Dziś na Rossie także nie było tłumów. Wiadomo, że nie po to "Stary Litwin" właśnie na Rossie i u stóp Matki kazał złożyć swoje serce, by zbierać hołdy w rocznicę śmierci. Oficjalnych wieńców dość mu przynoszą na 2-3 Maja i 11 Listopada. Tak już jednak w naszej tradycji jest, że o rocznicach śmierci najbliższych wypada pamiętać. W dniu śmierci, a nie 8 czy 9 maja, przy okazji, próbując "ustrzelić kilka zajęcy", jak to robi ZPL.
Czy Józef Piłsudski dla Polaków na Litwie jest kimś ważnym, bliskim? Czy jest "swojakiem", jak chce ta istotna na Litwie kategoria? Na takie pytanie "prawdziwy Polak z Wileńszczyzny" się obruszy! Jednakże dziś świeże kwiaty czy płonące znicze na płycie Marszałka to raczej pamiątka po bytności polskiej wycieczki niż po szkolnym lub rodzinnym wypadzie wilniuków, tak bliskich sercu Ziuka...
Cóż, za rok przypada 75. rocznica złożenia Matki Marszałka i Jego Serca w nowym mauzoleum na Rossie.
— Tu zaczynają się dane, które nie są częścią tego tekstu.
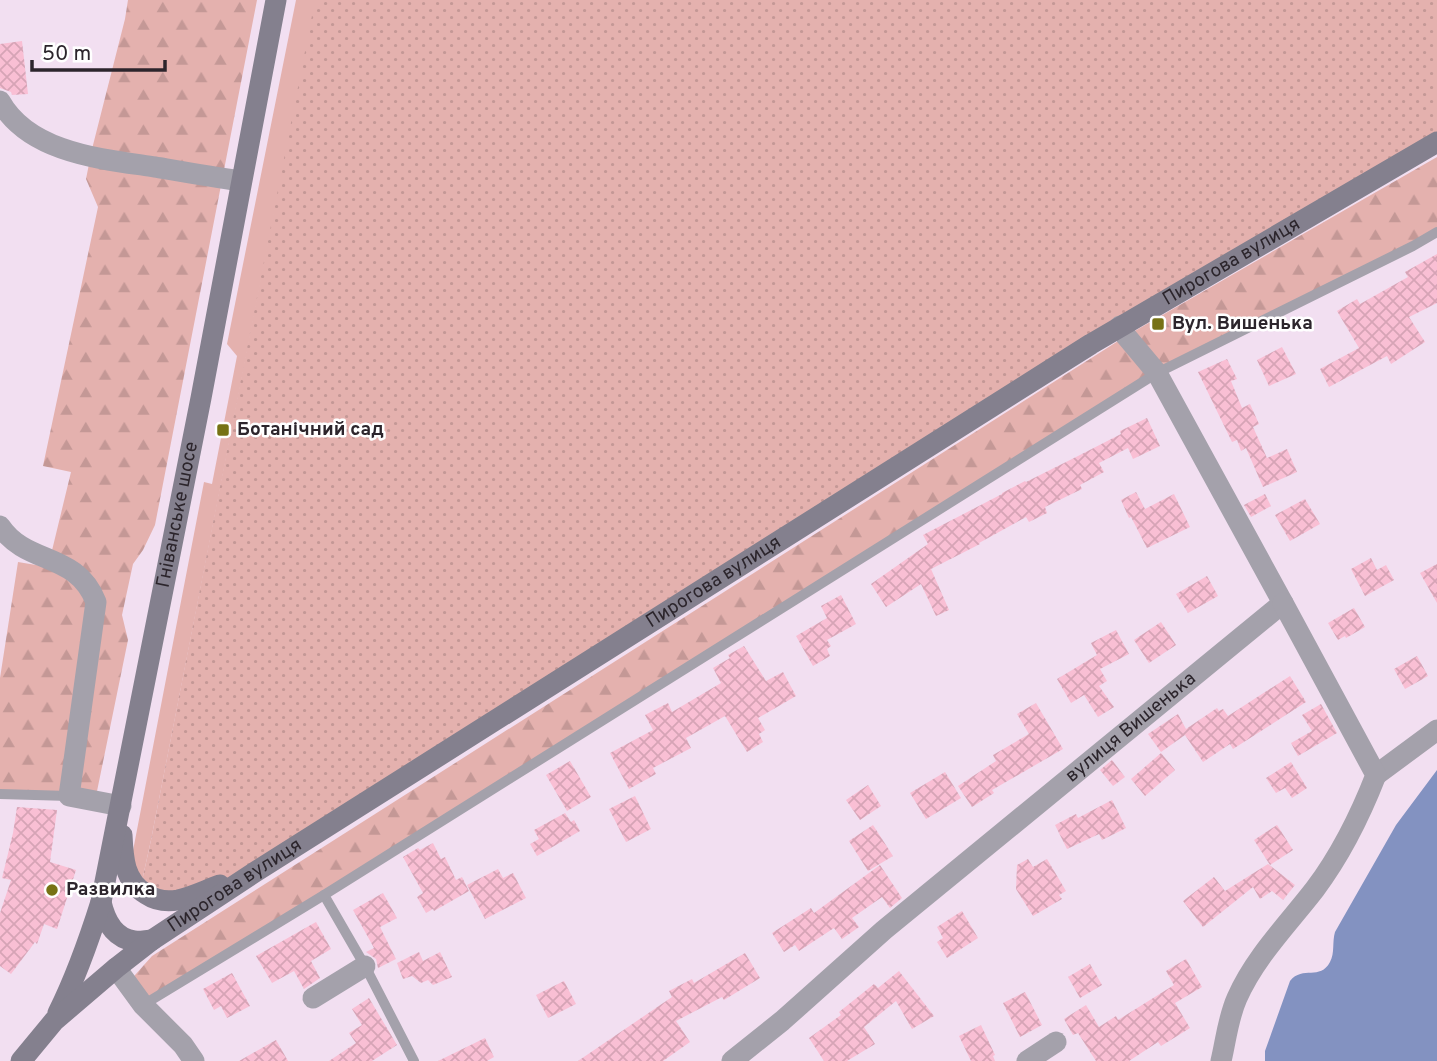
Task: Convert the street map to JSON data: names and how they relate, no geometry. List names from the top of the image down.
{
  "streets": {
    "main road": ["Пирогова вулиця", "Гніванське шосе"],
    "street": ["вулиця Вишенька"]
  },
  "crossings": [
    ["Пирогова вулиця", "Гніванське шосе"]
  ],
  "places": {
    "transit": ["Вул. Вишенька", "Ботанічний сад"],
    "other": ["Развилка"]
  },
  "scale_bar": "50 m"
}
Może wówczas będziemy mogli się przekonać, jak ważny dla Polaków na Litwie jest Józef Klemens Piłsudski - okupant Wileńszczyzny z litewskich podręczników historii.
Komentarze
#1 Materiał świetny, wirtualnie
Materiał świetny, wirtualnie uczestniczyc w takim wydarzeniu-to dopiero coś! Wielkiedzięki.
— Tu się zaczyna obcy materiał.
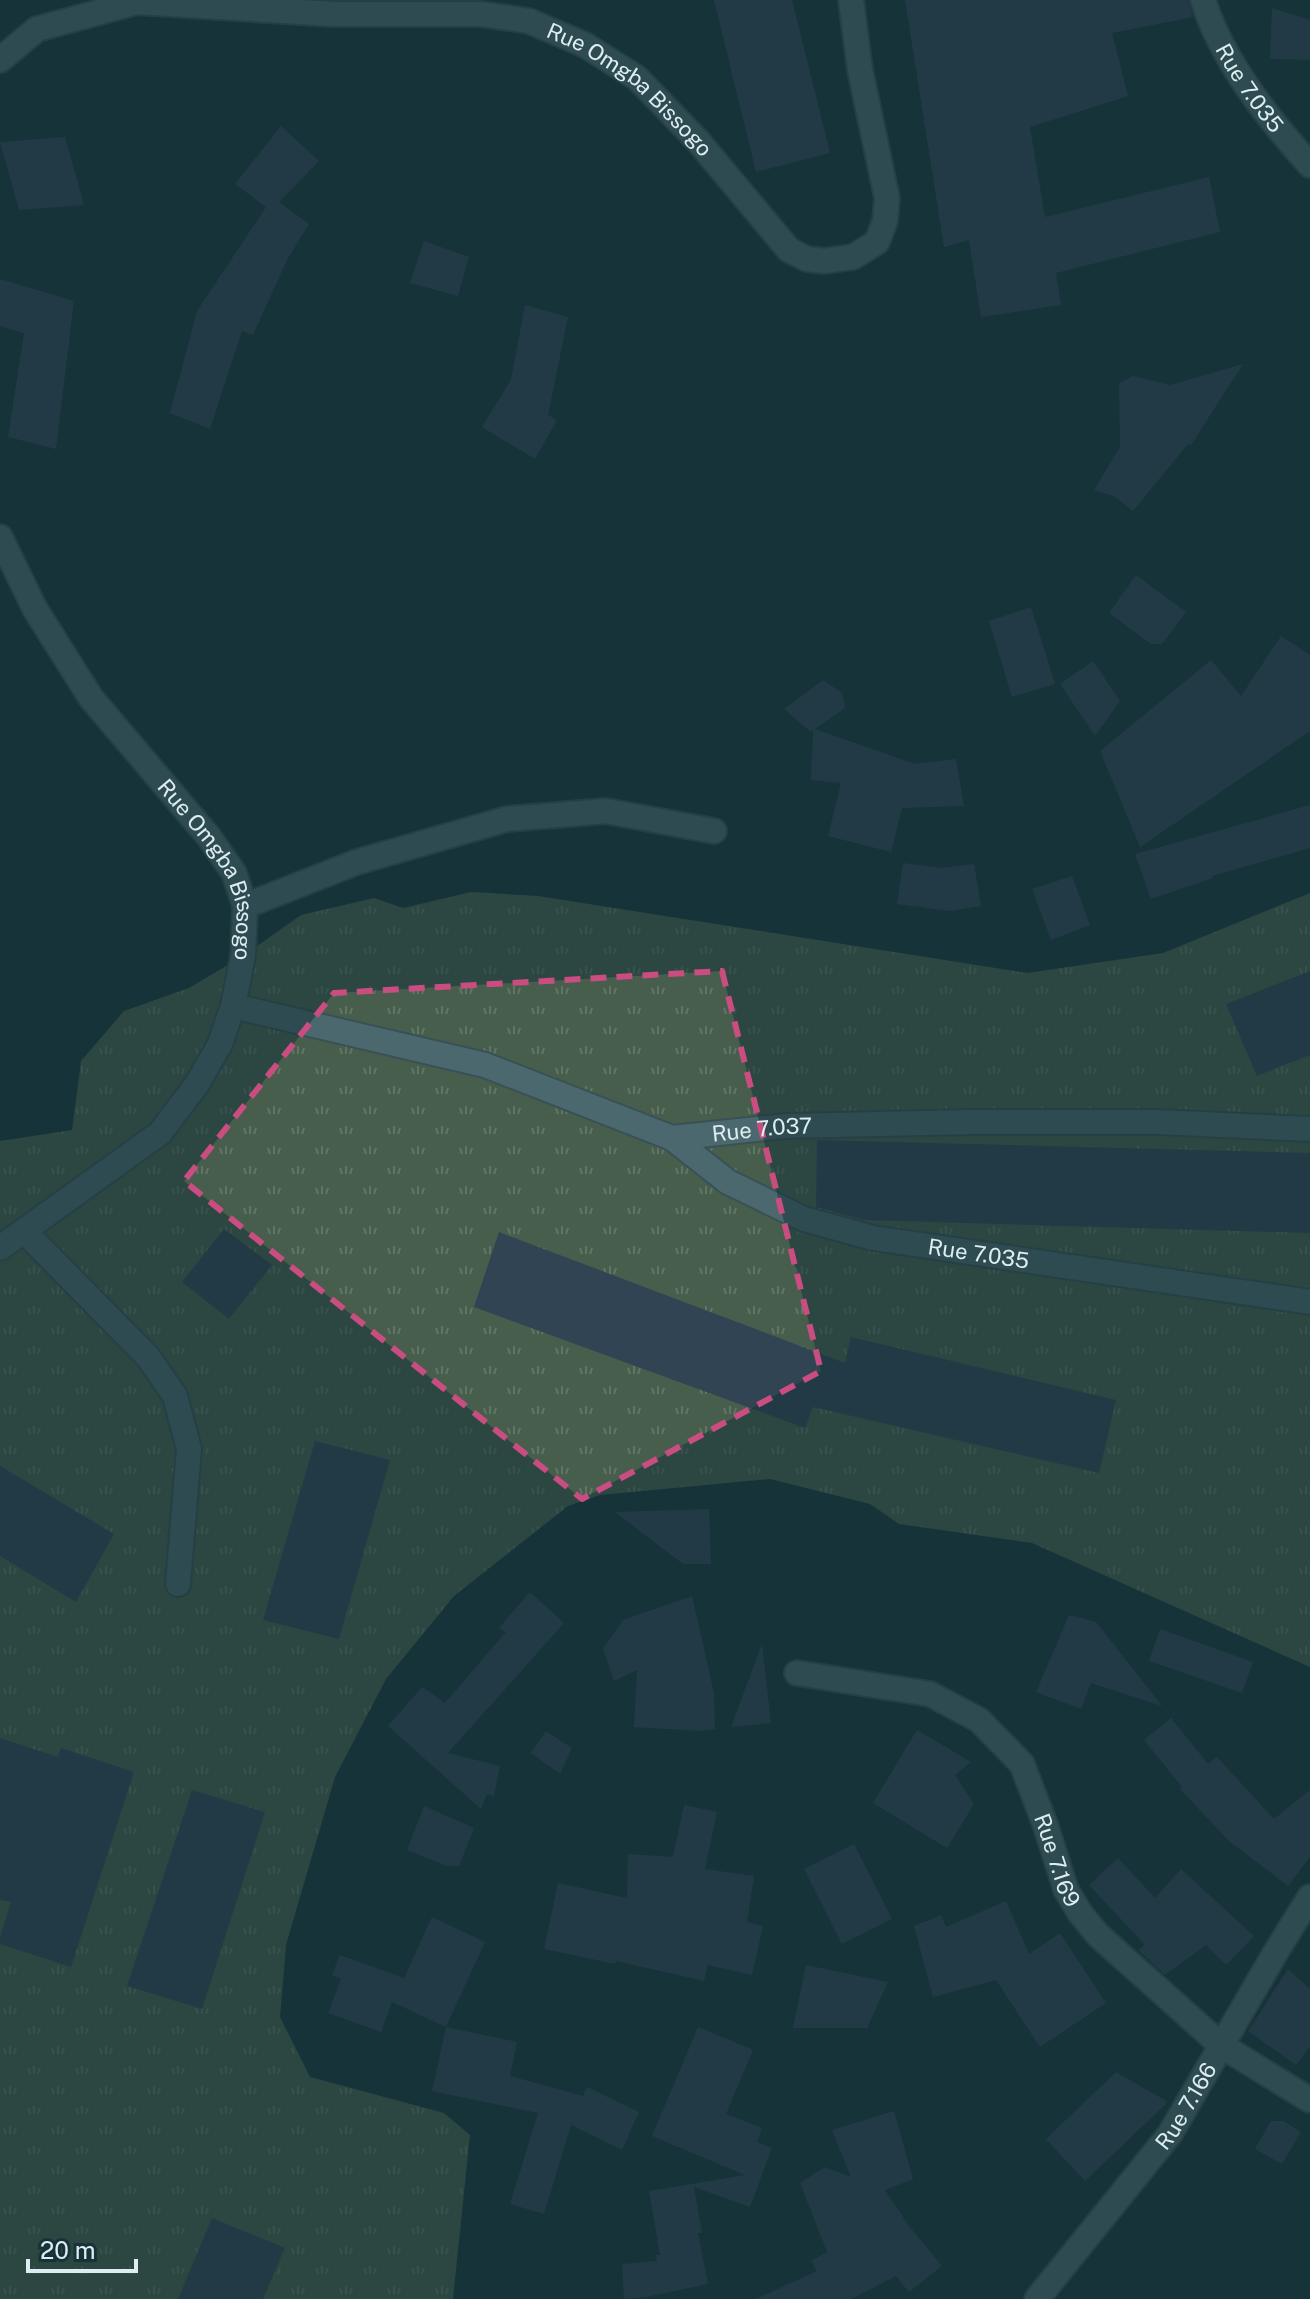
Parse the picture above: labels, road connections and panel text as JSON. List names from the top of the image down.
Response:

#2 Walek, możemy walić głową w
Walek, możemy walić głową w mur, a stereotypów nie przebijemy. Piłsudski w Wilnie to temat tabu, tak bardzo ukrywany, skrywany - jak kto woli, przez powojennych przesiedleńców ( Litwinów). W Koronie też nie było huku armat, petard, wieńców, Mszy wypominkowych. Gubimy i my własną tożsamoć skoro o tak ważnych datach zapominają politycy, nauczyciele historii, zwykli "patrioci" i obywatele. Nie tą drogą idziesz Polsko - tak uważam..
Z poważaniem
Krzysiek S.
#3 Chylę skroń i wspominam ten
Chylę skroń i wspominam ten dzień ,który był w Wilnie dniem przygnębienia i smutku.U mnie w domu
odczuwałem nastrój wielkiej żałoby - tak też odbierali go wilniucy.
Szkoda że brak jest świadomości ,że "cud nad Wisłą" utorował drogę do niepodległej Litwy. a autorem tego był Józef Piłsudski. Gdyby nie ten cud Litwini zasiedlali by Syberię a Rosjanie Wilno.
Drugi raz niepodległa Litwa mogła wystąpić ze Związku Radzieckiego w 1991 roku, też dzięki Polakom - Solidarność utorowała tą drogę i poparła Litwinów. Szkoda ,że tego się nie zauważa i brak jest takiej świadomości.